What experiences have helped prepare you for this new opportunity?

I’ve had a very rich and diverse career history at IBM that has lasted 25+ years. I started out in sales but landed explored opportunities at IBM in different roles, business units, geographies, and functions. Marketing and business are my passions and I landed on Marketing because it allowed me to utilize both my left and right brain, bringing together art and science. In college, I was no tonly a business major, but an art major. I love marketing because I can leverage my extensive knowledge of business, while also being able to think openly and creatively.

The opportunities I was given during my time at IBM and my natural curiosity have led me to the path I’m on now and there’s no better next career step than a once-in-a-lifetime-opportunity to help launch a company. The core of my role at Kyndryl is to create a culture centered on our people and growing up in my career at IBM has allowed me to see first-hand how to prioritize people and ensure they are at the heart of progress in everything Kyndryl will do.

How would you describe your leadership style?

I believe that people aren't your greatest assets, they are your only assets. My platform and background for leadership has always been grounded in authenticity to who I am and centered on diversity and inclusion. I immigrated to the US from Chile when I was 10 years old and so I know the power and beauty that comes from leaning into what makes you different from other people, and that's what I want every person in my marketing organization to feel – the value in bringing their most authentic self to work every day. The way our employees feel when they show up for themselves authentically is how they will also show up for our customers, and strong relationships drive growth.

I think this is especially true in light of a world forever changed by the pandemic. Living through such an unprecedented time has reinforced that we are all humans. We can't lead or care for one another without empathy and I think leaders everywhere have been reminded of this.

What’s the best leadership advice you’ve received?

When I was growing up as an immigrant in North Carolina, I often wanted to be just like everyone else. But my mother always told me: Be unique, be memorable – you have an authentic view and experience of the world that no one else will ever have, so don't try to be anyone else but you.

What does success look like to you?

I think the concept of success is multi-faceted.
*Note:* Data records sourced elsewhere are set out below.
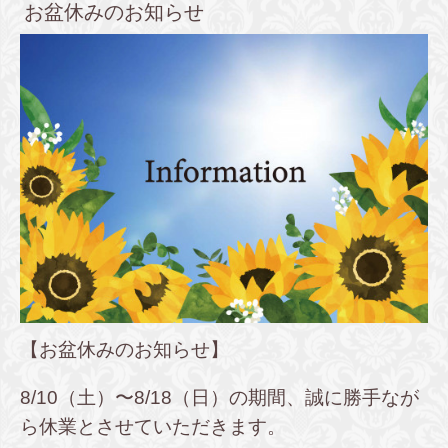
お盆休みのお知らせ
【お盆休みのお知らせ】
8/10（土）〜8/18（日）の期間、誠に勝手なが
ら休業とさせていただきます。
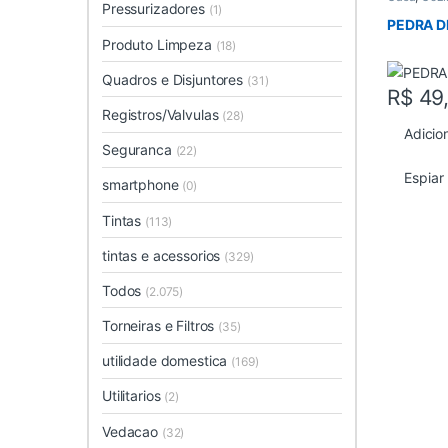
Pressurizadores
(1)
PEDRA D
Produto Limpeza
(18)
Quadros e Disjuntores
(31)
R$
49
Registros/Valvulas
(28)
Adicio
Seguranca
(22)
Espiar
smartphone
(0)
Tintas
(113)
tintas e acessorios
(329)
Todos
(2.075)
Torneiras e Filtros
(35)
utilidade domestica
(169)
Utilitarios
(2)
Vedacao
(32)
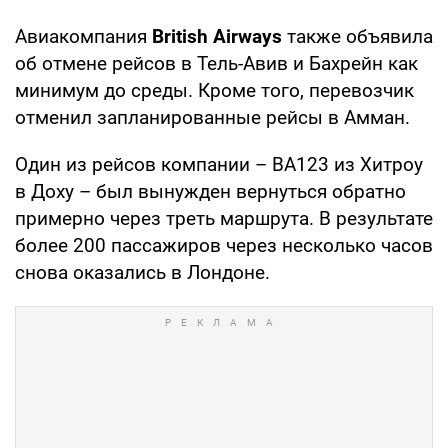
Авиакомпания
British Airways
также объявила
об отмене рейсов в Тель-Авив и Бахрейн как
минимум до среды. Кроме того, перевозчик
отменил запланированные рейсы в Амман.
Один из рейсов компании – BA123 из Хитроу
в Доху – был вынужден вернуться обратно
примерно через треть маршрута. В результате
более 200 пассажиров через несколько часов
снова оказались в Лондоне.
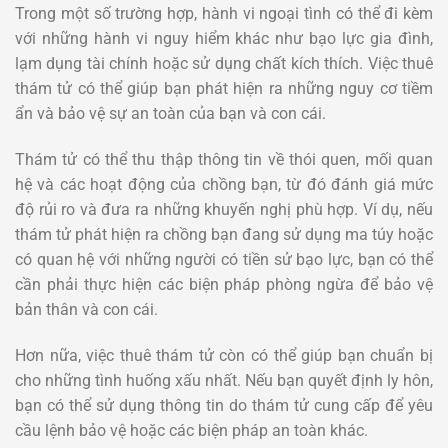
Trong một số trường hợp, hành vi ngoại tình có thể đi kèm
với những hành vi nguy hiểm khác như bạo lực gia đình,
lạm dụng tài chính hoặc sử dụng chất kích thích. Việc thuê
thám tử có thể giúp bạn phát hiện ra những nguy cơ tiềm
ẩn và bảo vệ sự an toàn của bạn và con cái.
Thám tử có thể thu thập thông tin về thói quen, mối quan
hệ và các hoạt động của chồng bạn, từ đó đánh giá mức
độ rủi ro và đưa ra những khuyến nghị phù hợp. Ví dụ, nếu
thám tử phát hiện ra chồng bạn đang sử dụng ma túy hoặc
có quan hệ với những người có tiền sử bạo lực, bạn có thể
cần phải thực hiện các biện pháp phòng ngừa để bảo vệ
bản thân và con cái.
Hơn nữa, việc thuê thám tử còn có thể giúp bạn chuẩn bị
cho những tình huống xấu nhất. Nếu bạn quyết định ly hôn,
bạn có thể sử dụng thông tin do thám tử cung cấp để yêu
cầu lệnh bảo vệ hoặc các biện pháp an toàn khác.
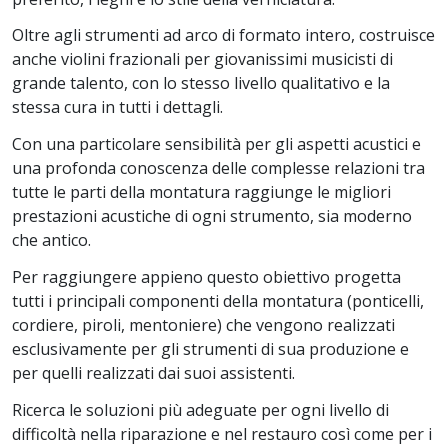
Oltre agli strumenti ad arco di formato intero, costruisce
anche violini frazionali per giovanissimi musicisti di
grande talento, con lo stesso livello qualitativo e la
stessa cura in tutti i dettagli.
Con una particolare sensibilità per gli aspetti acustici e
una profonda conoscenza delle complesse relazioni tra
tutte le parti della montatura raggiunge le migliori
prestazioni acustiche di ogni strumento, sia moderno
che antico.
Per raggiungere appieno questo obiettivo progetta
tutti i principali componenti della montatura (ponticelli,
cordiere, piroli, mentoniere) che vengono realizzati
esclusivamente per gli strumenti di sua produzione e
per quelli realizzati dai suoi assistenti.
Ricerca le soluzioni più adeguate per ogni livello di
difficoltà nella riparazione e nel restauro così come per i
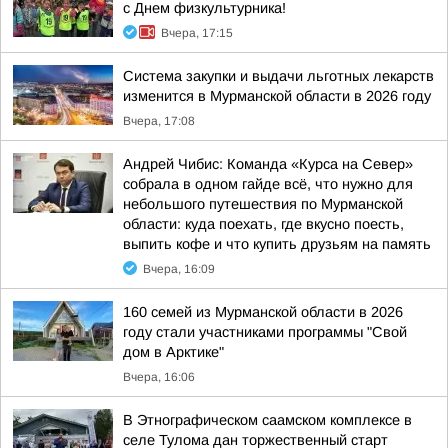
с Днем физкультурника!
Вчера, 17:15
Система закупки и выдачи льготных лекарств
изменится в Мурманской области в 2026 году
Вчера, 17:08
Андрей Чибис: Команда «Курса на Север»
собрала в одном гайде всё, что нужно для
небольшого путешествия по Мурманской
области: куда поехать, где вкусно поесть,
выпить кофе и что купить друзьям на память
Вчера, 16:09
160 семей из Мурманской области в 2026
году стали участниками программы "Свой
дом в Арктике"
Вчера, 16:06
В Этнографическом саамском комплексе в
селе Тулома дан торжественный старт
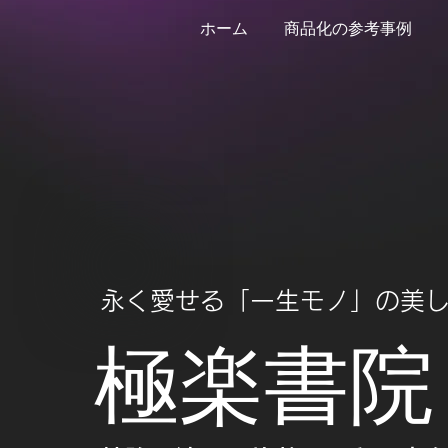
ホーム
商品化の参考事例
​永く愛せる「一生モノ」の美
​極楽書院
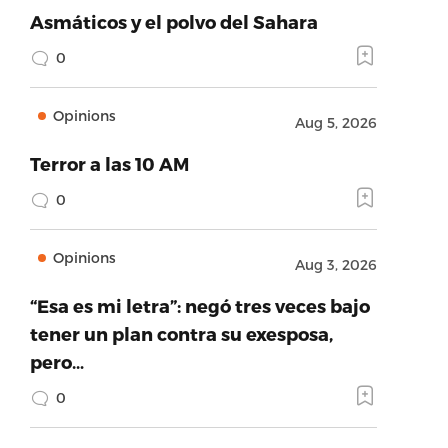
Asmáticos y el polvo del Sahara
0
Opinions
Aug 5, 2026
Terror a las 10 AM
0
Opinions
Aug 3, 2026
“Esa es mi letra”: negó tres veces bajo
tener un plan contra su exesposa,
pero…
0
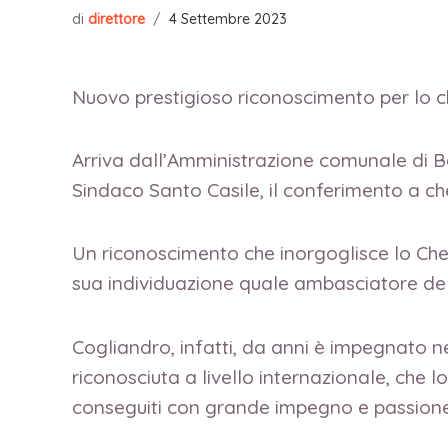
di
direttore
/
4 Settembre 2023
Nuovo prestigioso riconoscimento per lo c
Arriva dall’Amministrazione comunale di B
Sindaco Santo Casile, il conferimento a ch
Un riconoscimento che inorgoglisce lo Che
sua individuazione quale ambasciatore de
Cogliandro, infatti, da anni è impegnato ne
riconosciuta a livello internazionale, che l
conseguiti con grande impegno e passione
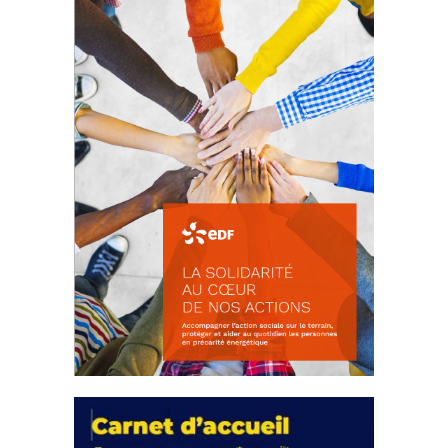
18 septembre 2023
FEUILLETER
La solidarité au coeur de nos
actions
18 septembre 2023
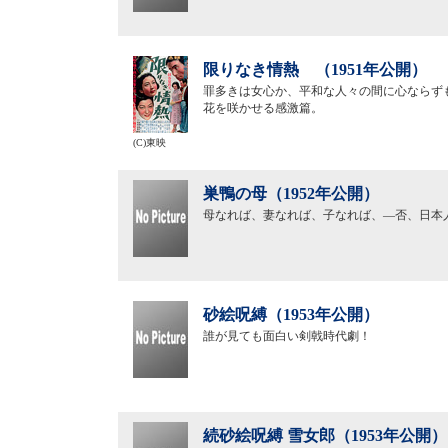
限りなき情熱 （1951年公開）
罪多きは女心か、平和な人々の間に心ならず
花を咲かせる感激篇。
(C)東映
巣鴨の母（1952年公開）
母なれば、妻なれば、子なれば、―否、日本
砂絵呪縛（1953年公開）
誰が見ても面白い剣戟時代劇！
続砂絵呪縛 雪女郎（1953年公開）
From a career perspective, being in a job where you're respected and appreciated, and where you can see how your contributions are providing value by motivating your teams to be better – that's success! From a personal perspective, there is no greater accomplishment than investing in the next generation. I love mentoring younger professionals – they are the future. I want my legacy as a leader to include providing value in work culture, but also in leaving a personal impact on the lives of professionals who will carry the workforce forward. Finding a position in life with a job and company that offers me a chance at all of that is what success looks like to me.

What advice would you give to your younger self just starting out in the industry?

I've always been a naturally curious person and it's easy for me to over-commit to projects that pique my interest. I've learned over years of practice how to manage that, so to my younger self I’d say… prioritize the things that are most important, and then become amazing at those things.